机の上に並べられた乾いた葉や根をノートに写していると、突如として鐘が鳴り響いた。
「――全生徒は大広間へ! 急ぎなさい!」
教師の切羽詰まった声に、教室がざわめきに包まれる。
何事かと互いに顔を見合わせていると、続いた言葉に息を呑んだ。
――カステルモン公爵様が来校する。
しかも、その同行者は大司祭猊下。
普段は大聖堂の奥院に身を鎮め、王族ですら祝祭の折にしか拝することのない存在。
「大司祭猊下……!」
「……本当に?」
学舎は瞬く間に蜂の巣をつついたような騒ぎになった。
教師たちは走り回り、「身なりを整えよ」と何度も叫ぶ。
「なんで公爵様と大司祭猊下がアカデミーに?」
何人かの生徒は姉にちらちらと視線を送る。
ざわめく声の中、私はずっと無言だった。
胸が早鐘のように打ち、思わず机の端を握りしめる。
脳裏に黄昏の下、姉と並び立ち、大盾を砦のように構える騎士の姿が浮かぶ。
(……カステルモン公爵――あの“剛盾”バルド様の御父上……。
まさか、姉が十六になったから……? やっぱり、あの”嫁入り”の話……?
でも、なんで大司祭猊下まで?)
頭が混乱して、思考がまとまらない。
私は、思わず姉の横顔を盗み見た――心臓をぎゅっと掴まれるような思いで。
姉の表情は静かだった。
けれど、薄紫の瞳の奥にはかすかな揺らぎがある。
その一瞬を見てしまった途端、もっと胸が締めつけられた。
「姉さん……!」
小声で呼びかけると、姉はそっとこちらを振り向き、いつものやさしい微笑を浮かべた。
「……セレナ、大丈夫。
言ったでしょ? 姉さんは、何があってもあなたと一緒だから」
けれど――その声の奥に、わずかな不安を隠しきれていないことを、私は気づいてしまった。
その不安は、私の胸の奥へ冷たく染み込んでいく。
トリスタン様を失ってから、姉はずっと誰にも心を許していない。
そんな姉が、政治の道具のように連れ去られてしまうのでは――
そう思うと、胸の奥がざわつき、息をするのさえ苦しかった。
*
学舎の大広間。
生徒たちは整然と並びながらも、ひそひそと言葉を交わす。
「公爵様ってどんな人だろう?」
「それより、大司祭猊下に拝謁できるなんて……」
「……やっぱり聖女様の件かな……?」
視線は自然と姉へ集まっていく。
隣の姉は、まっすぐ前だけを見つめていたが、私は落ちつかずにきょろきょろと視線を泳がせてしまう。
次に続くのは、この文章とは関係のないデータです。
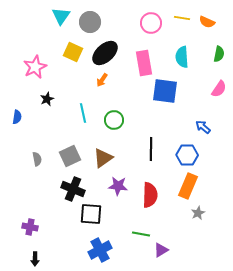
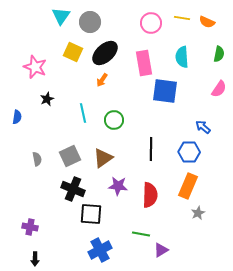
pink star: rotated 25 degrees counterclockwise
blue hexagon: moved 2 px right, 3 px up
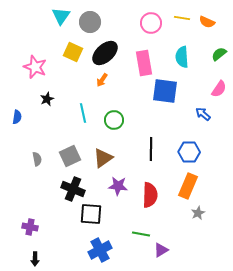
green semicircle: rotated 140 degrees counterclockwise
blue arrow: moved 13 px up
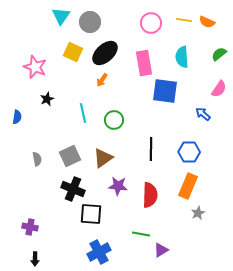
yellow line: moved 2 px right, 2 px down
blue cross: moved 1 px left, 2 px down
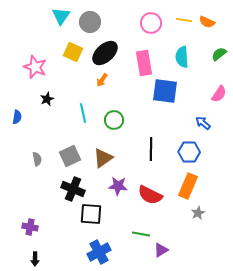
pink semicircle: moved 5 px down
blue arrow: moved 9 px down
red semicircle: rotated 115 degrees clockwise
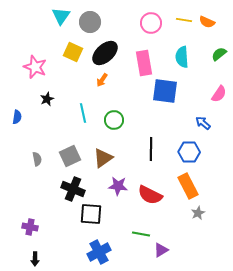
orange rectangle: rotated 50 degrees counterclockwise
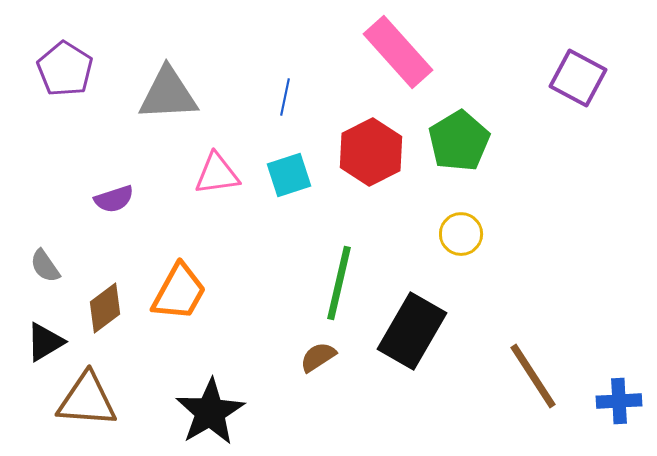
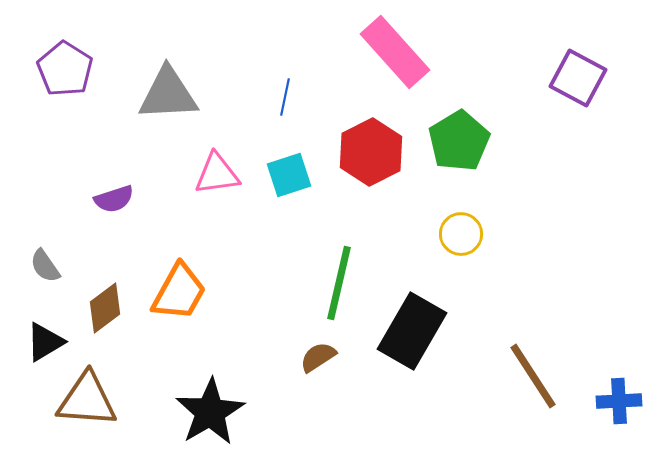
pink rectangle: moved 3 px left
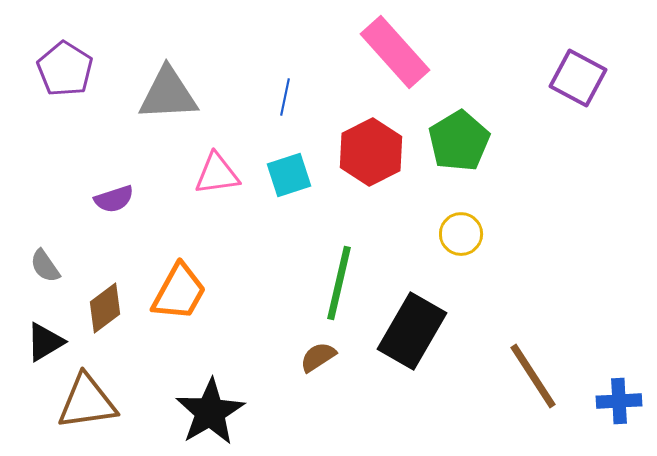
brown triangle: moved 2 px down; rotated 12 degrees counterclockwise
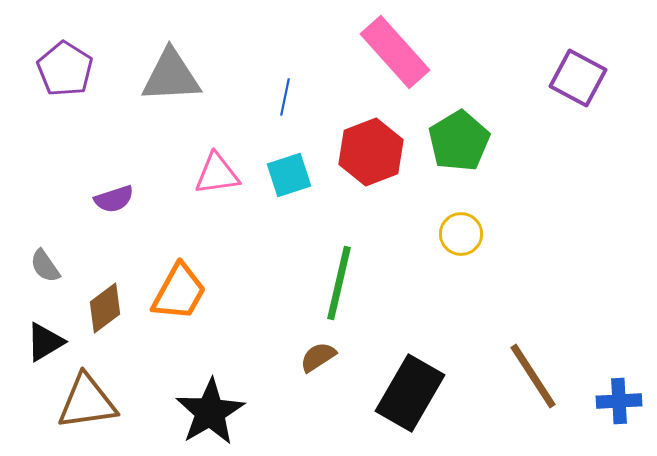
gray triangle: moved 3 px right, 18 px up
red hexagon: rotated 6 degrees clockwise
black rectangle: moved 2 px left, 62 px down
やがて、扉が重々しく開き、学長とカステルモン公爵が現れた。
靴音が響き、二人はそのまま扉の脇に控え、次に入室する人物に向けて恭しく頭を下げる。
大司祭猊下――齢九十とも百とも言われる、生ける伝説。
純白の法衣を揺らしながら静かに扉をくぐったその姿を目にした瞬間――私は、思わず息を呑んだ。